The other three South African cities in the top ten told a similar story of balance. Durban, positioned sixth, scored 151.8 on the quality-of-life index, buoyed by affordability, healthcare access, and the simple fact of living near the ocean. Pretoria came seventh with a score of 143.5, praised for its reliable medical services. Johannesburg, the country's economic engine, rounded out the showing in eighth place with 140.5. Together, these five cities represented South Africa as the best-represented nation in the entire top-ten list—a distinction that speaks to something deeper than marketing or chance.

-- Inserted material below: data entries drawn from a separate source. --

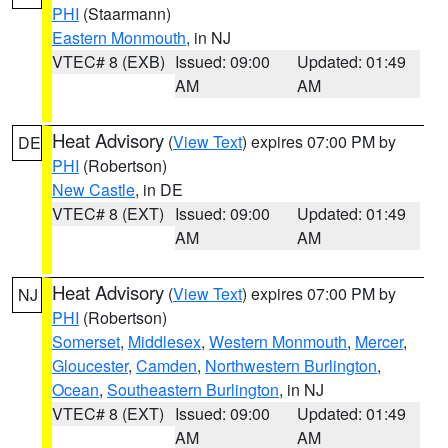
PHI
(Staarmann)
Eastern Monmouth
, in NJ
VTEC# 8 (EXB)
Issued: 09:00
Updated: 01:49
AM
AM
Heat Advisory
(
View Text
) expires 07:00 PM by
DE
PHI
(Robertson)
New Castle
, in DE
VTEC# 8 (EXT)
Issued: 09:00
Updated: 01:49
AM
AM
Heat Advisory
(
View Text
) expires 07:00 PM by
NJ
PHI
(Robertson)
Somerset
,
Middlesex
,
Western Monmouth
,
Mercer
,
Gloucester
,
Camden
,
Northwestern Burlington
,
Ocean
,
Southeastern Burlington
, in NJ
VTEC# 8 (EXT)
Issued: 09:00
Updated: 01:49
AM
AM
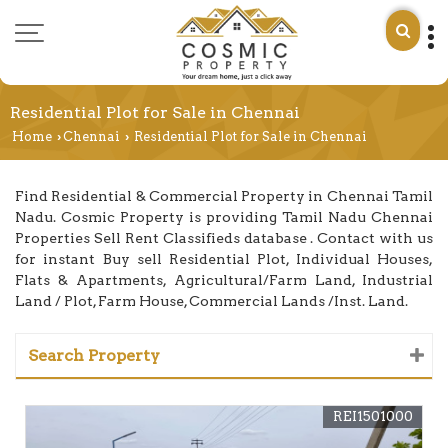
Residential Plot for Sale in Chennai
Home
Chennai
Residential Plot for Sale in Chennai
›
›
Find Residential & Commercial Property in Chennai Tamil
Nadu. Cosmic Property is providing Tamil Nadu Chennai
Properties Sell Rent Classifieds database . Contact with us
for instant Buy sell Residential Plot, Individual Houses,
Flats & Apartments, Agricultural/Farm Land, Industrial
Land / Plot, Farm House, Commercial Lands /Inst. Land.
Search Property
REI1501000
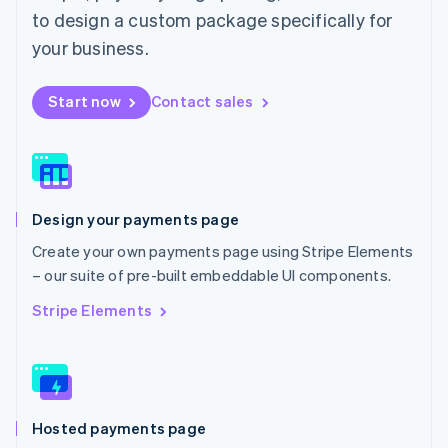
Malta
to design a custom package specifically for
English
Mexico
your business.
Español
English
Netherlands
Start now
Contact sales
Nederlands
English
New Zealand
English
Norway
English
Poland
Design your payments page
English
Portugal
Create your own payments page using Stripe Elements
Português
English
– our suite of pre-built embeddable UI components.
Romania
English
Stripe Elements
Singapore
English
简体中文
Slovakia
English
Slovenia
Hosted payments page
English
Italiano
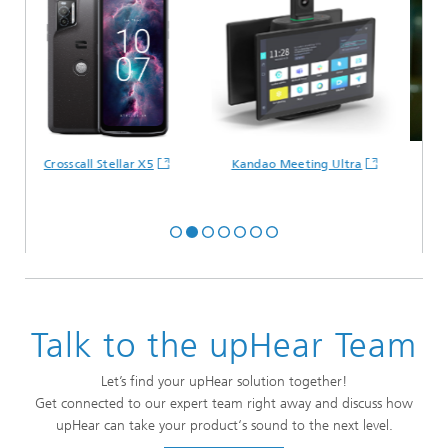
Crosscall Stellar X5
Kandao Meeting Ultra
M
Talk to the upHear Team
Let’s find your upHear solution together!
Get connected to our expert team right away and discuss how
upHear can take your product‘s sound to the next level.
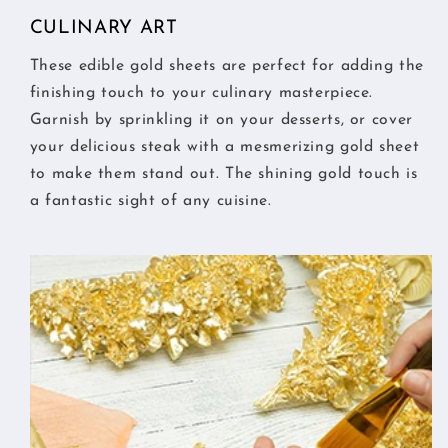
CULINARY ART
These edible gold sheets are perfect for adding the
finishing touch to your culinary masterpiece.
Garnish by sprinkling it on your desserts, or cover
your delicious steak with a mesmerizing gold sheet
to make them stand out. The shining gold touch is
a fantastic sight of any cuisine.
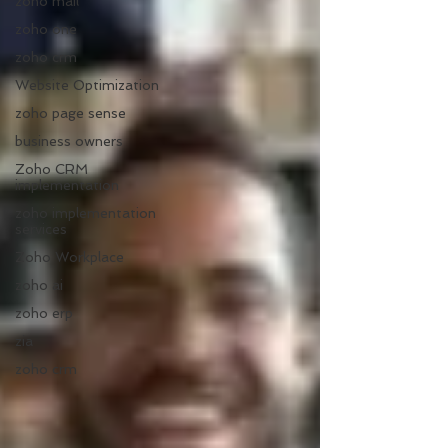
zoho mail
zoho one
zoho crm
Website Optimization
zoho page sense
business owners
Zoho CRM
implementation
zoho implementation
services
Zoho Workplace
zoho ai
zoho erp
zia
zoho crm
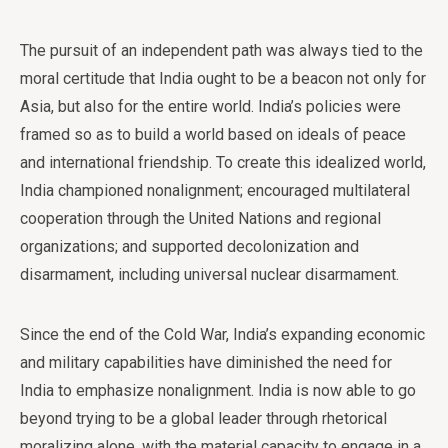
The pursuit of an independent path was always tied to the
moral certitude that India ought to be a beacon not only for
Asia, but also for the entire world. India’s policies were
framed so as to build a world based on ideals of peace
and international friendship. To create this idealized world,
India championed nonalignment; encouraged multilateral
cooperation through the United Nations and regional
organizations; and supported decolonization and
disarmament, including universal nuclear disarmament.
Since the end of the Cold War, India’s expanding economic
and military capabilities have diminished the need for
India to emphasize nonalignment. India is now able to go
beyond trying to be a global leader through rhetorical
moralizing alone, with the material capacity to engage in a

The researchers behind the study noted that liveability is not a single measure but a constellation of factors working in concert. Safety matters, but so does whether you can breathe the air and whether your internet actually works. Cost of living matters, but not if the hospitals are failing. Traffic congestion wears on people, but so does isolation. The cities that ranked highest were those that got most of these elements reasonably right, not necessarily all of them perfectly.

Kigali's first-place finish rested on a different foundation than Cape Town's or Gqeberha's. Rwanda's capital drew strength from a notably high safety rating, genuinely low living costs, and a clean environment—factors that have tangible weight in how residents experience their daily lives. But South Africa's collective showing suggested something worth noting: the country's urban infrastructure, for all its documented challenges, delivers on the essentials in ways that matter to people trying to build lives in African cities. The ranking, in other words, was less about glamour than about whether the lights stay on, whether you can see a specialist without waiting months, and whether you can afford to do both.

When you strip away the marketing and focus on the numbers, the cities that make everyday life easier aren't always the ones people expect.
— JB.com travel analyst
The Hearth Conversation Another angle on the story
Inventor

Why does Gqeberha rank higher than Cape Town if Cape Town is more famous?

Model

Because the study measured what actually makes daily life workable—healthcare, cost of living, pollution—not tourism appeal or international reputation. Gqeberha delivers those fundamentals at a lower price point.

Inventor

So this isn't saying Gqeberha is a better place to visit?

Model

Not at all. It's saying if you live there, the practical infrastructure supports you. That's different from whether it has Table Mountain or a famous waterfront.

Inventor

What surprised the researchers most?

Model

That South Africa had five cities in the top ten at all. Most people think of African liveability as a few standout capitals. Instead, the country showed consistent strength across multiple cities.

Inventor

Does safety drag down South Africa's scores?

Model

Yes, noticeably. Cape Town's safety rating was lower than some continental competitors. But it compensated with healthcare and economic opportunity. The study shows liveability is about balance, not perfection.

Inventor

Why did Kigali win if it's not as developed as Cape Town?

Model

Because it nailed the fundamentals differently—safety, affordability, clean air. For residents, those matter as much as healthcare infrastructure. Different cities solve the liveability puzzle in different ways.

Inventor

What does this mean for people considering where to live in Africa?

Model

It suggests South African cities offer something reliable: you can access healthcare, find work, and afford rent without constant anxiety. That's not glamorous, but it's what shapes whether you can actually stay.